• [Goal of the exercise]:
The reply should contain all the data below, repeated exactly, and none of the images.

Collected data
# # # # #
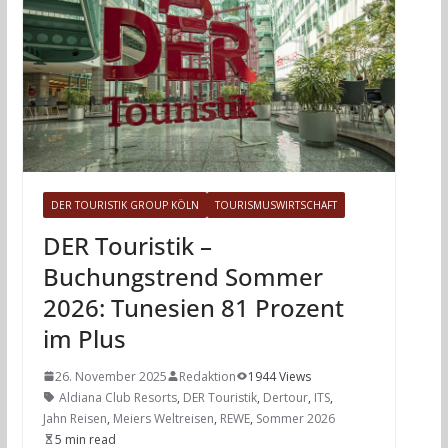
DER TOURISTIK GROUP KÖLN
TOURISMUSWIRTSCHAFT
DER Touristik –
Buchungstrend Sommer
2026: Tunesien 81 Prozent
im Plus
26. November 2025
Redaktion
1944 Views
Aldiana Club Resorts
,
DER Touristik
,
Dertour
,
ITS
,
Jahn Reisen
,
Meiers Weltreisen
,
REWE
,
Sommer 2026
5 min read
# # # # #
• [Reply]:
DER TOURISTIK GROUP KÖLN
TOURISMUSWIRTSCHAFT
DER Touristik –
Buchungstrend Sommer
2026: Tunesien 81 Prozent
im Plus
26. November 2025
Redaktion
1944 Views
Aldiana Club Resorts
,
DER Touristik
,
Dertour
,
ITS
,
Jahn Reisen
,
Meiers Weltreisen
,
REWE
,
Sommer 2026
5 min read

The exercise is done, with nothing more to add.